Monday, October 24, 2011

Minneapolis Knitting Works

These are postcards advertising babies' underwear made by Minneapolis Knitting Works. These have verses based on well-known nursery rhymes: Old Woman Who Lived in a Shoe; Pussy Cat, Pussy Cat; Jack and Jill; and Pat a Cake, Pat a Cake. There were also cards with Ba! Ba! Black Sheep and Mary Had a Little Lamb. The verses start out with the usual lines and end with something about the Minneapolis Knitting Works "M" products, for example:
Pat a cake, pat a cake, Baker's Man,
Bake me a cake as fast as you can.
Pat it and roll it and mark it "M.B."
Which stands for "M" Band for
Babies, you see.

Minneapolis Knitting Works began as the St. Paul Knitting Works. In 1891 St. Paul Knitting Works moved to Minneapolis and was reincorporated as Minneapolis Knitting Works. The company was located at 620-708 Bryant Avenue North for a long time.

The classified ad shown below is from a July 1920 Minneapolis Tribune and mentions a "new factory." The ad seems unusually long and makes the company sound like a great place to work. Among other things, it says: "In fact you will just smile away the hours, thinking of the good wages receive for such pleasant work, and go home happy and cheerful each day."

There are a number of old Minneapolis Knitting Works magazine ads shown on the web. One of my favorites is a colorful undated Halloween ad shown here. The latest ad that I saw was from 1953 and lists a Utica, New York address for the company instead of the Minneapolis address.

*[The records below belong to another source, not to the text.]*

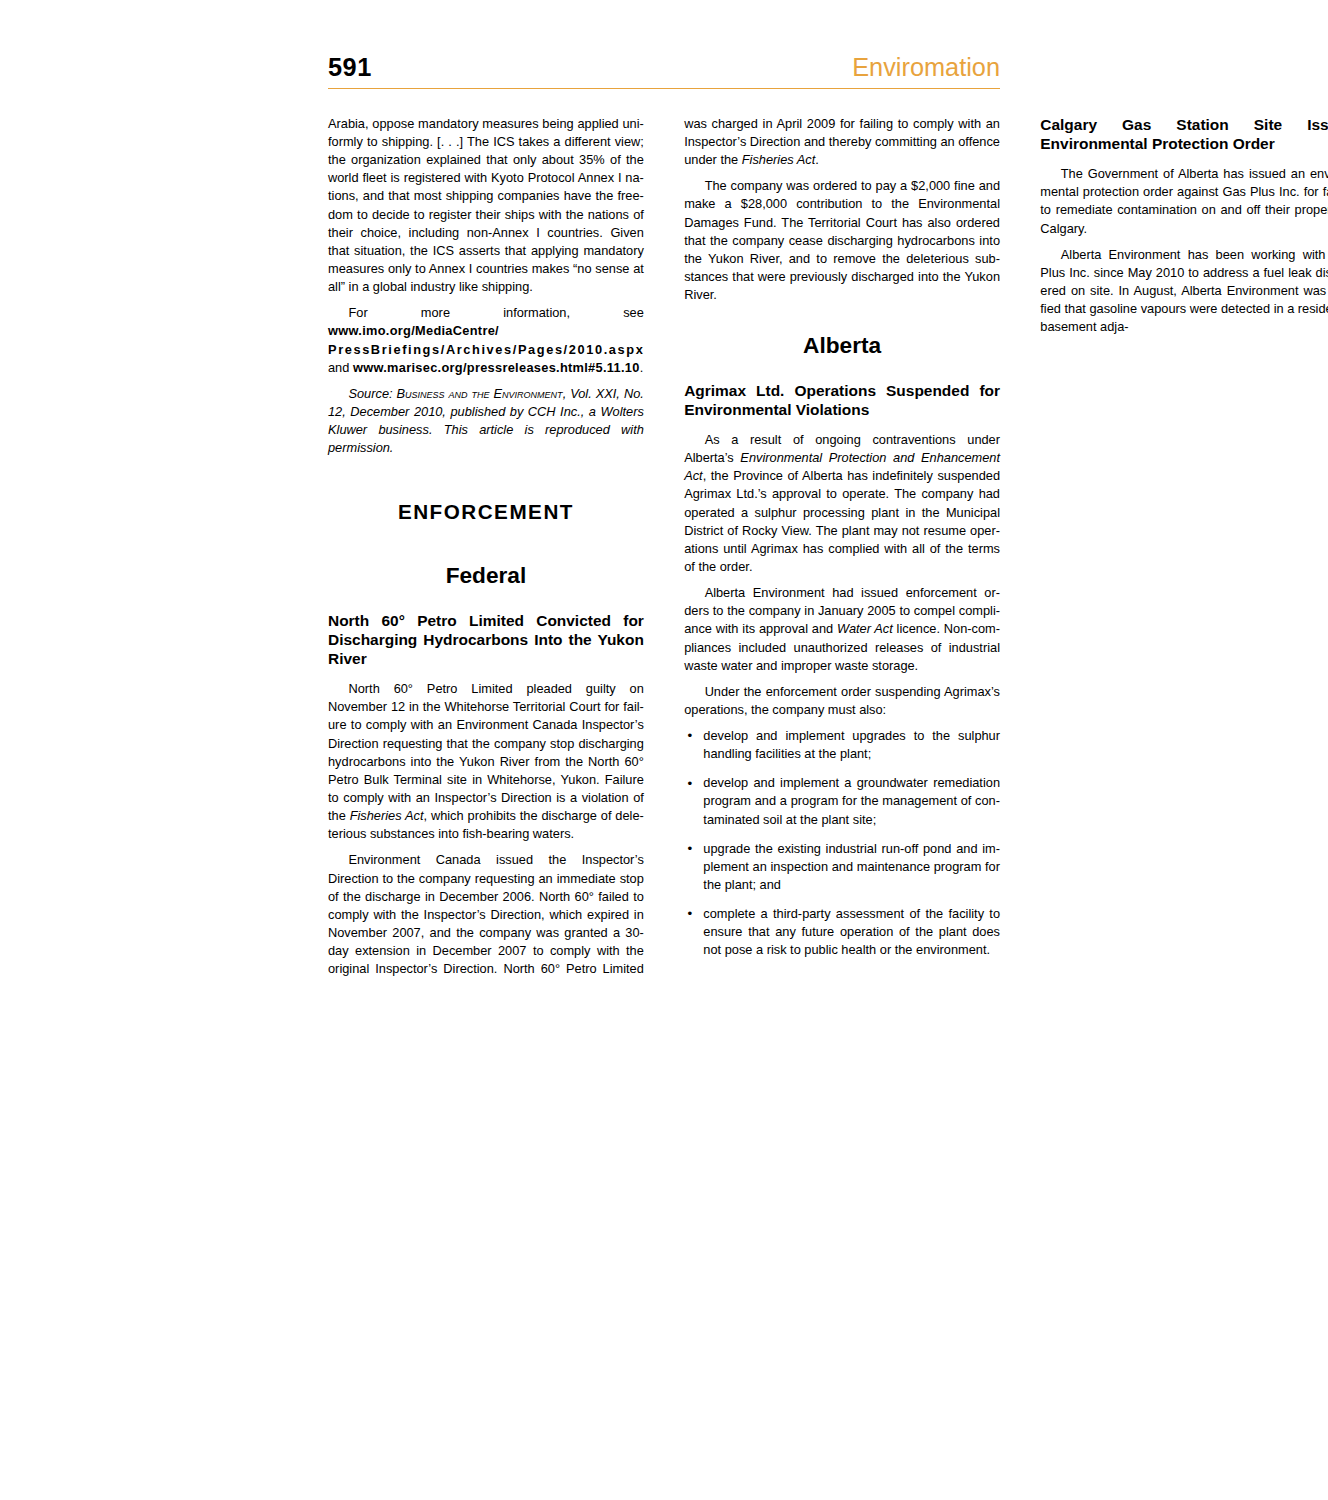591
Enviromation
Arabia, oppose mandatory measures being applied uniformly to shipping. [. . .] The ICS takes a different view; the organization explained that only about 35% of the world fleet is registered with Kyoto Protocol Annex I nations, and that most shipping companies have the freedom to decide to register their ships with the nations of their choice, including non-Annex I countries. Given that situation, the ICS asserts that applying mandatory measures only to Annex I countries makes “no sense at all” in a global industry like shipping.
For more information, see www.imo.org/MediaCentre/ PressBriefings/Archives/Pages/2010.aspx and www.marisec.org/pressreleases.html#5.11.10.
Source: Business and the Environment, Vol. XXI, No. 12, December 2010, published by CCH Inc., a Wolters Kluwer business. This article is reproduced with permission.
ENFORCEMENT
Federal
North 60° Petro Limited Convicted for Discharging Hydrocarbons Into the Yukon River
North 60° Petro Limited pleaded guilty on November 12 in the Whitehorse Territorial Court for failure to comply with an Environment Canada Inspector’s Direction requesting that the company stop discharging hydrocarbons into the Yukon River from the North 60° Petro Bulk Terminal site in Whitehorse, Yukon. Failure to comply with an Inspector’s Direction is a violation of the Fisheries Act, which prohibits the discharge of deleterious substances into fish-bearing waters.
Environment Canada issued the Inspector’s Direction to the company requesting an immediate stop of the discharge in December 2006. North 60° failed to comply with the Inspector’s Direction, which expired in November 2007, and the company was granted a 30-day extension in December 2007 to comply with the original Inspector’s Direction. North 60° Petro Limited was charged in April 2009 for failing to comply with an Inspector’s Direction and thereby committing an offence under the Fisheries Act.
The company was ordered to pay a $2,000 fine and make a $28,000 contribution to the Environmental Damages Fund. The Territorial Court has also ordered that the company cease discharging hydrocarbons into the Yukon River, and to remove the deleterious substances that were previously discharged into the Yukon River.
Alberta
Agrimax Ltd. Operations Suspended for Environmental Violations
As a result of ongoing contraventions under Alberta’s Environmental Protection and Enhancement Act, the Province of Alberta has indefinitely suspended Agrimax Ltd.’s approval to operate. The company had operated a sulphur processing plant in the Municipal District of Rocky View. The plant may not resume operations until Agrimax has complied with all of the terms of the order.
Alberta Environment had issued enforcement orders to the company in January 2005 to compel compliance with its approval and Water Act licence. Non-compliances included unauthorized releases of industrial waste water and improper waste storage.
Under the enforcement order suspending Agrimax’s operations, the company must also:
develop and implement upgrades to the sulphur handling facilities at the plant;
develop and implement a groundwater remediation program and a program for the management of contaminated soil at the plant site;
upgrade the existing industrial run-off pond and implement an inspection and maintenance program for the plant; and
complete a third-party assessment of the facility to ensure that any future operation of the plant does not pose a risk to public health or the environment.
Calgary Gas Station Site Issued Environmental Protection Order
The Government of Alberta has issued an environmental protection order against Gas Plus Inc. for failing to remediate contamination on and off their property in Calgary.
Alberta Environment has been working with Gas Plus Inc. since May 2010 to address a fuel leak discovered on site. In August, Alberta Environment was notified that gasoline vapours were detected in a residential basement adja-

An article in the Utica Daily Press in January, 1952 announced that the manufacturing operations of the Minneapolis Knitting Works were to be transferred to Utica. The Minneapolis mill was described as a wholly-owned subsidiary of Utica Knitting Company. The Minneapolis line of children's and infants' garments was to supplement the Utica company's adult line. At that time, the Minneapolis label was not being replaced by the Utica label, and the Minneapolis comapny's offices were to remain in Minneapolis. The Minnesota Historical Society has a 1952 photo of the Minneapolis building here.